In the copy, every line of the material that follows must appear exactly, and no pictures should.

*** Opening RECORDS FOR THIS EXERCISE ***

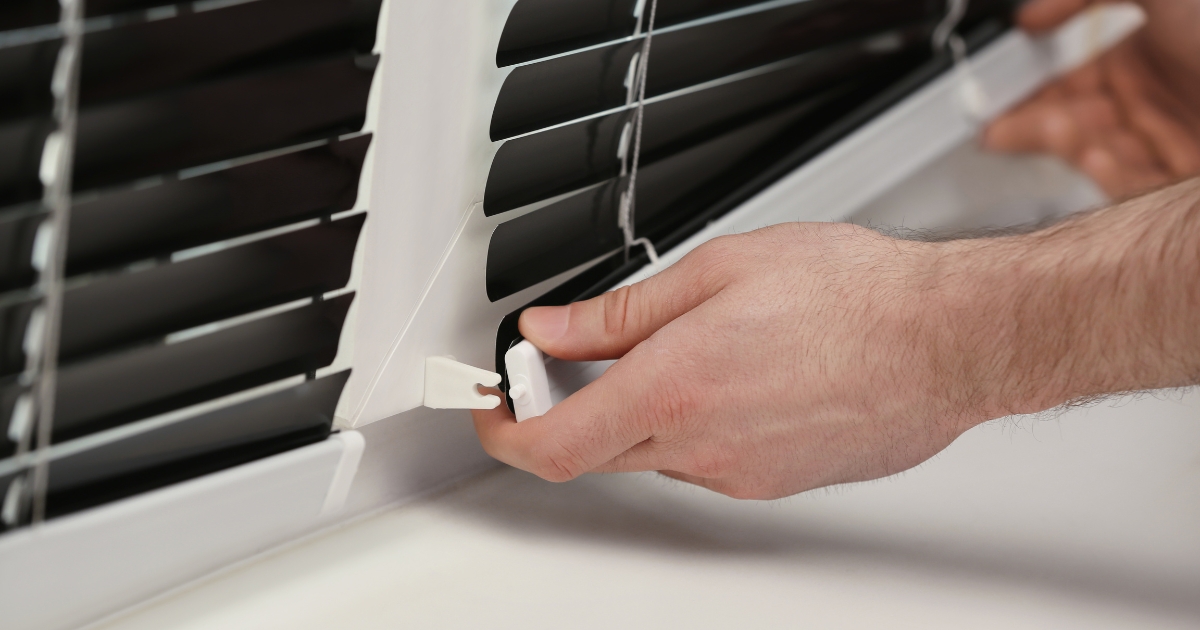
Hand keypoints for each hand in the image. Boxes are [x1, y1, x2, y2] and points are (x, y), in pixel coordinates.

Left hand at [473, 224, 1002, 498]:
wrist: (946, 341)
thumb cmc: (854, 296)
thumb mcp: (717, 270)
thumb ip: (620, 312)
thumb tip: (554, 331)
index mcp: (674, 389)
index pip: (550, 445)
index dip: (504, 430)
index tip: (492, 403)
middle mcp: (701, 446)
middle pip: (594, 453)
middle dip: (566, 410)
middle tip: (570, 362)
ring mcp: (741, 473)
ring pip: (652, 455)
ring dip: (637, 412)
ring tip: (681, 349)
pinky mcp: (776, 482)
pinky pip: (706, 461)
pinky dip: (691, 425)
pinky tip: (732, 375)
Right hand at [984, 0, 1199, 197]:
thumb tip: (1028, 17)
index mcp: (1138, 58)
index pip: (1063, 80)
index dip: (1024, 89)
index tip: (991, 94)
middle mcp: (1149, 101)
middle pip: (1070, 123)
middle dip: (1031, 127)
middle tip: (997, 129)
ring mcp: (1167, 142)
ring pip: (1097, 156)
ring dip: (1068, 147)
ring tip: (1054, 129)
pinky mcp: (1183, 178)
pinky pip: (1136, 190)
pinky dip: (1110, 179)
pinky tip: (1095, 159)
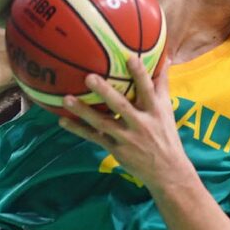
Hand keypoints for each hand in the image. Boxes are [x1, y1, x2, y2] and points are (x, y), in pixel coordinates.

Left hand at [58, 56, 191, 188]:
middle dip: (105, 92)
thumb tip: (165, 57)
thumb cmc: (166, 135)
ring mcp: (126, 138)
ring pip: (103, 123)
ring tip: (66, 99)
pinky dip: (78, 130)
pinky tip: (63, 121)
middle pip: (121, 106)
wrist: (167, 171)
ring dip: (84, 111)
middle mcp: (140, 124)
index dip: (140, 74)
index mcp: (155, 111)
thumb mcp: (167, 110)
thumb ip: (163, 84)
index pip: (148, 90)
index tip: (130, 58)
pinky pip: (94, 137)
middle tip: (89, 77)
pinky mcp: (115, 149)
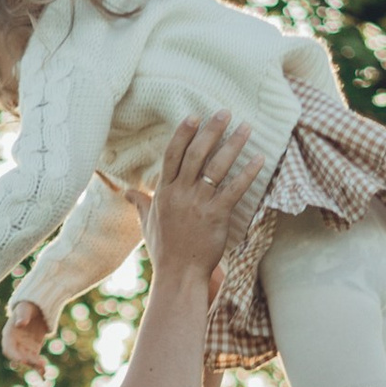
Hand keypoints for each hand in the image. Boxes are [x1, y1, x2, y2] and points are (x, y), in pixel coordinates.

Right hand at [2, 296, 52, 374]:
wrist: (36, 307)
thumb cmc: (28, 305)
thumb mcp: (25, 308)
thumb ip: (22, 316)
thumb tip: (19, 324)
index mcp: (9, 334)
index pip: (8, 348)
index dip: (14, 355)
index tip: (21, 361)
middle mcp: (15, 343)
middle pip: (19, 356)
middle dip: (28, 361)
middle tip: (39, 363)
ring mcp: (24, 347)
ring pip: (28, 360)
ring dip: (35, 365)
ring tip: (44, 369)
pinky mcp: (34, 350)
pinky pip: (35, 360)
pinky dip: (39, 367)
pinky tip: (44, 375)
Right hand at [144, 113, 261, 281]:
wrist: (178, 274)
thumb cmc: (164, 250)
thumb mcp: (146, 223)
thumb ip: (139, 202)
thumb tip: (126, 192)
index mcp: (164, 192)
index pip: (173, 155)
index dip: (184, 134)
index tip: (195, 116)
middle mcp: (180, 194)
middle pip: (196, 154)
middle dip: (211, 130)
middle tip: (225, 112)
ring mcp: (198, 204)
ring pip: (216, 167)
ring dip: (233, 144)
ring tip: (246, 128)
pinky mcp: (216, 216)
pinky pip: (234, 189)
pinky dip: (247, 173)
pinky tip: (259, 158)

*** Closing RECORDS FOR THIS EXERCISE ***

• [ANSWER FOR THE TASK]
Hand keypoints for each hand in the image. Boxes are [x1, y1, x2, y2] and points are (x, y), in pixel coordinates.

Left hand at [473, 224, 1002, 498]:
wrist: (946, 341)
thumb cmc: (854, 296)
thumb mcp: (717, 270)
thumb ip: (620, 312)
thumb tip: (554, 331)
index mcp: (674, 389)
index pip: (550, 445)
index dip: (504, 430)
index tip: (492, 403)
middle mcp: (701, 446)
middle pip: (594, 453)
middle dip: (566, 410)
middle tip: (570, 362)
ring mcp: (741, 473)
ring pip: (652, 455)
ring dip: (637, 412)
ring tip: (681, 349)
pinky mcp: (776, 482)
pinky pip: (706, 461)
pinky dip: (691, 425)
pinky tip: (732, 375)
Right hand at [984, 0, 1199, 197]:
thumb tip: (1028, 17)
index mcp: (1138, 58)
index pip: (1063, 80)
index dip: (1024, 89)
index tip: (991, 94)
middle mcp: (1149, 101)
middle pip: (1070, 123)
middle dip: (1031, 127)
middle tip: (997, 129)
ring mcp: (1167, 142)
ring pip: (1097, 156)
ring dip: (1068, 147)
ring tip: (1054, 129)
pinky mcp: (1183, 178)
pinky pip: (1136, 190)
pinky dip: (1110, 179)
pinky tip: (1095, 159)
Hand keypoints for each hand in the image. Boxes are [x1, y1, x2, y2] and points are (x, y), in pixel coordinates.

Left hand at [58, 56, 191, 188]:
middle dip: (105, 92)
thumb tip: (165, 57)
thumb cmc: (166, 135)
ring mcp: (126, 138)
ring pip: (103, 123)
ring tip: (66, 99)
pinky dip: (78, 130)
pinky tip: (63, 121)
middle pip: (121, 106)
wrist: (167, 171)
ring dip: (84, 111)
middle mcp: (140, 124)
index dip: (140, 74)
index mcp: (155, 111)
thumb mcp: (167, 110)
thumb ip: (163, 84)
index pip: (148, 90)
index tip: (130, 58)
pinky pip: (94, 137)
middle tip: (89, 77)
pinky mcp: (115, 149)
Hand keypoints for each hand in the image. Boxes are [x1, y1, x2, y2] and points are (x, y), in pixel coordinates.

Right hand at [2, 296, 52, 374]:
wrist: (36, 307)
thumb cmc: (28, 305)
thumb mcp: (25, 308)
thumb ip: (22, 316)
thumb tip: (19, 324)
index mcp: (9, 334)
index pip: (8, 348)
index dip: (14, 355)
index tip: (21, 361)
middle mcp: (15, 343)
middle pip: (19, 356)
middle dip: (28, 361)
middle tip: (39, 363)
ring mcp: (24, 347)
ring pip: (28, 360)
ring dip: (35, 365)
ring tip: (44, 369)
pinky mcp: (34, 350)
pinky pip: (35, 360)
pinky dip: (39, 367)
pinky tip: (44, 375)
Right hand at [144, 113, 261, 281]:
wrist: (178, 274)
thumb cmc: (164, 250)
thumb mcp: (146, 223)
thumb ip: (139, 202)
thumb tip: (126, 192)
index mcp: (164, 192)
index pip: (173, 155)
index dip: (184, 134)
index tip: (195, 116)
middle mcp: (180, 194)
middle pip: (196, 154)
middle dip: (211, 130)
middle tip: (225, 112)
ring mcp: (198, 204)
ring pip: (216, 167)
ring dip: (233, 144)
ring tip: (246, 128)
pinky mcp: (216, 216)
pinky pip: (234, 189)
pinky dip: (247, 173)
pinky tip: (259, 158)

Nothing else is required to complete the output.